To find the velocity of the object after 2 seconds, we will analyze the motion in both the x and y directions separately. ### Step 1: Identify the initial velocity components The initial velocity vector is given as: \[ \vec{v_0} = 15 \hat{i} + 20 \hat{j} \] From this, we can identify the components of the initial velocity: - \(v_{0x} = 15 \, \text{m/s}\) (horizontal component) - \(v_{0y} = 20 \, \text{m/s}\) (vertical component) ### Step 2: Analyze the motion in the x direction In the x direction, there is no acceleration acting on the object (assuming no air resistance). Therefore, the horizontal velocity remains constant: \[ v_x = v_{0x} = 15 \, \text{m/s} \] ### Step 3: Analyze the motion in the y direction In the y direction, the object is subject to gravitational acceleration, which acts downwards.
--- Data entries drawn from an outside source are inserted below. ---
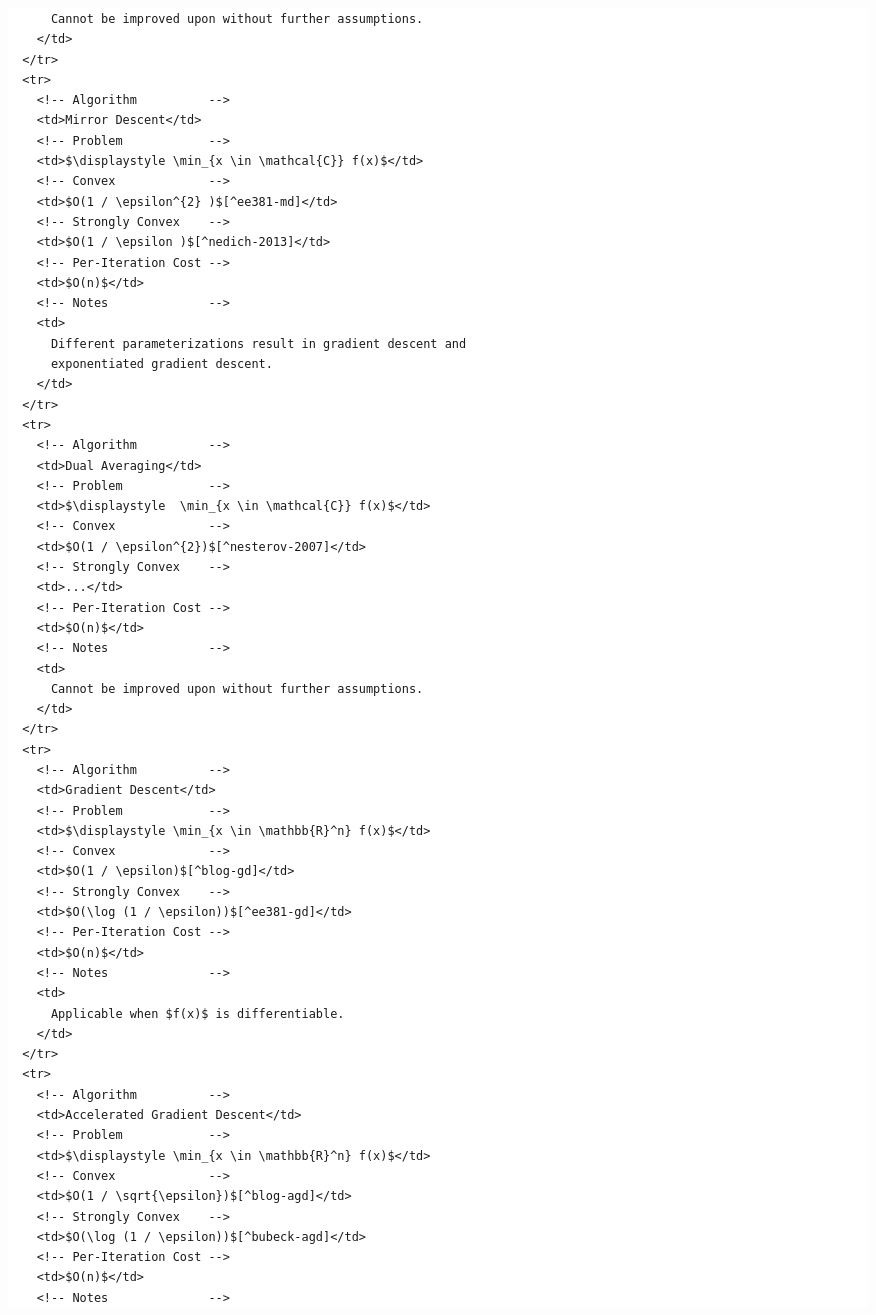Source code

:           Cannot be improved upon without further assumptions.
        </td>
      </tr>
      <tr>
        <!-- Algorithm          -->
        <td>Mirror Descent</td>
        <!-- Problem            -->
        <td>$\displaystyle \min_{x \in \mathcal{C}} f(x)$</td>
        <!-- Convex             -->
        <td>$O(1 / \epsilon^{2} )$[^ee381-md]</td>
        <!-- Strongly Convex    -->
        <td>$O(1 / \epsilon )$[^nedich-2013]</td>
        <!-- Per-Iteration Cost -->
        <td>$O(n)$</td>
        <!-- Notes              -->
        <td>
          Different parameterizations result in gradient descent and
          exponentiated gradient descent.
        </td>
      </tr>
      <tr>
        <!-- Algorithm          -->
        <td>Dual Averaging</td>
        <!-- Problem            -->
        <td>$\displaystyle  \min_{x \in \mathcal{C}} f(x)$</td>
        <!-- Convex             -->
        <td>$O(1 / \epsilon^{2})$[^nesterov-2007]</td>
        <!-- Strongly Convex    -->
        <td>...</td>
        <!-- Per-Iteration Cost -->
        <td>$O(n)$</td>
        <!-- Notes              -->
        <td>
          Cannot be improved upon without further assumptions.
        </td>
      </tr>
      <tr>
        <!-- Algorithm          -->
        <td>Gradient Descent</td>
        <!-- Problem            -->
        <td>$\displaystyle \min_{x \in \mathbb{R}^n} f(x)$</td>
        <!-- Convex             -->
        <td>$O(1 / \epsilon)$[^blog-gd]</td>
        <!-- Strongly Convex    -->
        <td>$O(\log (1 / \epsilon))$[^ee381-gd]</td>
        <!-- Per-Iteration Cost -->
        <td>$O(n)$</td>
        <!-- Notes              -->
        <td>
          Applicable when $f(x)$ is differentiable.
        </td>
      </tr>
      <tr>
        <!-- Algorithm          -->
        <td>Accelerated Gradient Descent</td>
        <!-- Problem            -->
        <td>$\displaystyle \min_{x \in \mathbb{R}^n} f(x)$</td>
        <!-- Convex             -->
        <td>$O(1 / \sqrt{\epsilon})$[^blog-agd]</td>
        <!-- Strongly Convex    -->
        <td>$O(\log (1 / \epsilon))$[^bubeck-agd]</td>
        <!-- Per-Iteration Cost -->
        <td>$O(n)$</td>
        <!-- Notes              -->

[blog-gd]: {filename}/2013-04-10-gradient-descent.markdown
[blog-sd]: {filename}/2013-04-11-subgradient-descent.markdown
[blog-agd]: {filename}/2013-04-12-accelerated-gradient-descent.markdown
[blog-pgd]: {filename}/2013-04-19-proximal-gradient.markdown
[blog-apgd]: {filename}/2013-04-25-accelerated-proximal-gradient.markdown
[blog-fw]: {filename}/2013-05-04-frank-wolfe.markdown
[blog-admm]: {filename}/2014-07-20-admm-revisited.markdown
[richtarik-2011]: http://arxiv.org/abs/1107.2848
[ee381-md]: http://users.ece.utexas.edu/~cmcaram/EE381V_2012F/Lecture_24_Scribe_Notes.final.pdf
[ee381-gd]: http://users.ece.utexas.edu/~cmcaram/EE381V_2012F/Lecture_4_Scribe_Notes.final.pdf
[bubeck-agd]: https://blogs.princeton.edu/imabandit/2014/03/06/nesterovs-accelerated-gradient-descent-for-smooth-and-strongly-convex-optimization/
[garber-2014]: http://arxiv.org/abs/1406.1305
[mairal-2013]: http://arxiv.org/abs/1305.3120
[ee364a-unconstrained]: http://web.stanford.edu/class/ee364a/lectures/unconstrained.pdf
[ee236c-qnewton]: http://www.seas.ucla.edu/~vandenbe/236C/lectures/qnewton.pdf
[bach-2012]: http://www.ann.jussieu.fr/~plc/bach2012.pdf
[shalevshwartz-2012]: http://arxiv.org/abs/1209.1873
[shalevshwartz-2013]: http://arxiv.org/abs/1309.2375
[schmidt-2013]: http://arxiv.org/abs/1309.2388
[hong-2012]: http://arxiv.org/abs/1208.3922
[deng-2012]: ftp://ftp.math.ucla.edu/pub/camreport/cam12-52.pdf
[johnson-2013]: http://papers.nips.cc/paper/4937-accelerating-stochastic-gradient-descent-using-predictive-variance-reduction.pdf
[smola-2007]: http://machinelearning.wustl.edu/mlpapers/paper_files/NIPS2007_470.pdf
[ee236c-localization]: http://www.seas.ucla.edu/~vandenbe/236C/lectures/localization.pdf
[nesterov-2007]: http://ium.mccme.ru/postscript/s12/GS-Nesterov%20Primal-dual.pdf
[nedich-2013]: http://arxiv.org/abs/1307.1879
The acceleration due to gravity is: \[ g = 10 \, \text{m/s}^2 \] The velocity in the y direction after time \(t\) can be calculated using the equation: \[ v_y = v_{0y} - g \cdot t \] Substituting the known values: \[ v_y = 20 \, \text{m/s} - (10 \, \text{m/s}^2 \cdot 2 \, \text{s}) = 20 - 20 = 0 \, \text{m/s} \] ### Step 4: Combine the velocity components After 2 seconds, the velocity components are: - \(v_x = 15 \, \text{m/s}\) - \(v_y = 0 \, \text{m/s}\) Thus, the resultant velocity vector after 2 seconds is: \[ \vec{v} = 15 \hat{i} + 0 \hat{j} = 15 \hat{i} \] ### Final Answer The velocity of the object after 2 seconds is: \[ \vec{v} = 15 \hat{i} \, \text{m/s} \] ---